_Task prompt_
Give every line of the records below as a JSON list of strings, with one string per line and no blank lines.

━━━ Extracted data ━━━

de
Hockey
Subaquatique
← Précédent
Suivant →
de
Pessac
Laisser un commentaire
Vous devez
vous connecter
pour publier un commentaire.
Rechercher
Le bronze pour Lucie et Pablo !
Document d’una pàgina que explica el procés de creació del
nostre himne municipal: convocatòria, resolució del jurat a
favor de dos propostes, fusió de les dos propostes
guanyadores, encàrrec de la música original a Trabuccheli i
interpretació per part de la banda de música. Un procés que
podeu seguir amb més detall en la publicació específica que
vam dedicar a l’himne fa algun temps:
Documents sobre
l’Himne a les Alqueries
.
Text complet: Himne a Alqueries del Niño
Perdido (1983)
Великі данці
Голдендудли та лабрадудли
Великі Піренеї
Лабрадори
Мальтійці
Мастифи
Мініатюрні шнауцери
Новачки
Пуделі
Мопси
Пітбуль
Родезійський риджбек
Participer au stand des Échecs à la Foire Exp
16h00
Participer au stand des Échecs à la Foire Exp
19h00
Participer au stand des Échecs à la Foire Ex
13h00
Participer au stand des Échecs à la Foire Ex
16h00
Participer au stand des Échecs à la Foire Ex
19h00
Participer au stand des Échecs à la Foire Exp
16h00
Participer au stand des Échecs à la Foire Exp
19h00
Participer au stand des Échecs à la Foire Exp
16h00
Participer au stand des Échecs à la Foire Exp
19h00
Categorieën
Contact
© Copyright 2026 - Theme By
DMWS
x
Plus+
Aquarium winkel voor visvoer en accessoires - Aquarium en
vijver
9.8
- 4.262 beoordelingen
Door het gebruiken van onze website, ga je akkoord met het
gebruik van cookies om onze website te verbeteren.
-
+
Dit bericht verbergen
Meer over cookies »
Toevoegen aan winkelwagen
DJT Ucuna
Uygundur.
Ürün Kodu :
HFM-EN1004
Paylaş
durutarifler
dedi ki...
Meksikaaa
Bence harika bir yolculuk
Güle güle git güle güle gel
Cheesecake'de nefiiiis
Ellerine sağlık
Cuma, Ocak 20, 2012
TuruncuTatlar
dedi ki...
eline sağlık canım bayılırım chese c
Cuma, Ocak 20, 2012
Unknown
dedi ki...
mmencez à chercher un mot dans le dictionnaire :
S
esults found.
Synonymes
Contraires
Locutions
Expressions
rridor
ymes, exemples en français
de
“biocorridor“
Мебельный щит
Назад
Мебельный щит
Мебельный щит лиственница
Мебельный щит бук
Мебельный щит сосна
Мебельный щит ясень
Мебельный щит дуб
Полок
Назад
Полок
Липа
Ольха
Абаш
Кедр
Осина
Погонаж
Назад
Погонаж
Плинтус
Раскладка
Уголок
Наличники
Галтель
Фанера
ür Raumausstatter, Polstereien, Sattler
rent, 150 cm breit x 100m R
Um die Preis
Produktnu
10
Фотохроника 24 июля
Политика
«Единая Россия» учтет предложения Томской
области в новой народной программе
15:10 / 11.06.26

━━━

_Result below_
[
  "de",
  "Hockey",
  "Subaquatique",
  "← Précédent",
  "Suivant →",
  "de",
  "Pessac",
  "Laisser un commentaire",
  "Vous devez",
  "vous connecter",
  "pour publier un commentaire.",
  "Rechercher",
  "Le bronze pour Lucie et Pablo !",
  "Document d’una pàgina que explica el procés de creació del",
  "nostre himne municipal: convocatòria, resolució del jurat a",
  "favor de dos propostes, fusió de les dos propostes",
  "guanyadores, encàrrec de la música original a Trabuccheli i",
  "interpretació per part de la banda de música. Un procés que",
  "podeu seguir amb més detall en la publicació específica que",
  "vam dedicar a l’himne fa algun temps:",
  "Documents sobre",
  "l’Himne a les Alqueries",
  ".",
  "Text complet: Himne a Alqueries del Niño",
  "Perdido (1983)",
  "Великі данці",
  "Голдендудли та лабрадудли",
  "Великі Піренеї",
  "Лабрадори",
  "Мальтійці",
  "Мастифи",
  "Мініатюрні шнауцери",
  "Новачки",
  "Пуделі",
  "Мопси",
  "Пітбуль",
  "Родезійський риджбек",
  "Participer au stand des Échecs à la Foire Exp",
  "16h00",
  "Participer au stand des Échecs à la Foire Exp",
  "19h00",
  "Participer au stand des Échecs à la Foire Ex",
  "13h00",
  "Participer au stand des Échecs à la Foire Ex",
  "16h00",
  "Participer au stand des Échecs à la Foire Ex",
  "19h00",
  "Participer au stand des Échecs à la Foire Exp",
  "16h00",
  "Participer au stand des Échecs à la Foire Exp",
  "19h00",
  "Participer au stand des Échecs à la Foire Exp",
  "16h00",
  "Participer au stand des Échecs à la Foire Exp",
  "19h00",
  "Categorieën",
  "Contact",
  "© Copyright 2026 - Theme By",
  "DMWS",
  "x",
  "Plus+",
  "Aquarium winkel voor visvoer en accessoires - Aquarium en",
  "vijver",
  "9.8",
  "- 4.262 beoordelingen",
  "Door het gebruiken van onze website, ga je akkoord met het",
  "gebruik van cookies om onze website te verbeteren.",
  "-",
  "+",
  "Dit bericht verbergen",
  "Meer over cookies »",
  "Toevoegen aan winkelwagen",
  "DJT Ucuna",
  "Uygundur.",
  "Ürün Kodu :",
  "HFM-EN1004",
  "Paylaş",
  "durutarifler",
  "dedi ki...",
  "Meksikaaa",
  "Bence harika bir yolculuk",
  "Güle güle git güle güle gel",
  "Cheesecake'de nefiiiis",
  "Ellerine sağlık",
  "Cuma, Ocak 20, 2012",
  "TuruncuTatlar",
  "dedi ki...",
  "eline sağlık canım bayılırım chese c",
  "Cuma, Ocak 20, 2012",
  "Unknown",
  "dedi ki...",
  "mmencez à chercher un mot dans le dictionnaire :",
  "S",
  "esults found.",
  "Synonymes",
  "Contraires",
  "Locutions",
  "Expressions",
  "rridor",
  "ymes, exemples en français",
  "de",
  "“biocorridor“",
  "Мебельный щит",
  "Назад",
  "Мебельный щит",
  "Мебельный щит лиственница",
  "Мебельный щит бук",
  "Мебельный щит сосна",
  "Мебельный щит ясень",
  "Мебельный щит дуб",
  "Полок",
  "Назад",
  "Полок",
  "Липа",
  "Ольха",
  "Абаш",
  "Кедр",
  "Осина",
  "Погонаж",
  "Назад",
  "Погонаж",
  "Плинтус",
  "Раскладка",
  "Уголок",
  "Наличники",
  "Галтель",
  "Фанера",
  "ür Raumausstatter, Polstereien, Sattler",
  "rent, 150 cm breit x 100m R",
  "Um die Preis",
  "Produktnu",
  "10",
  "Фотохроника 24 июля",
  "Политика",
  "«Единая Россия» учтет предложения Томской",
  "области в новой народной программе",
  "15:10 / 11.06.26"
]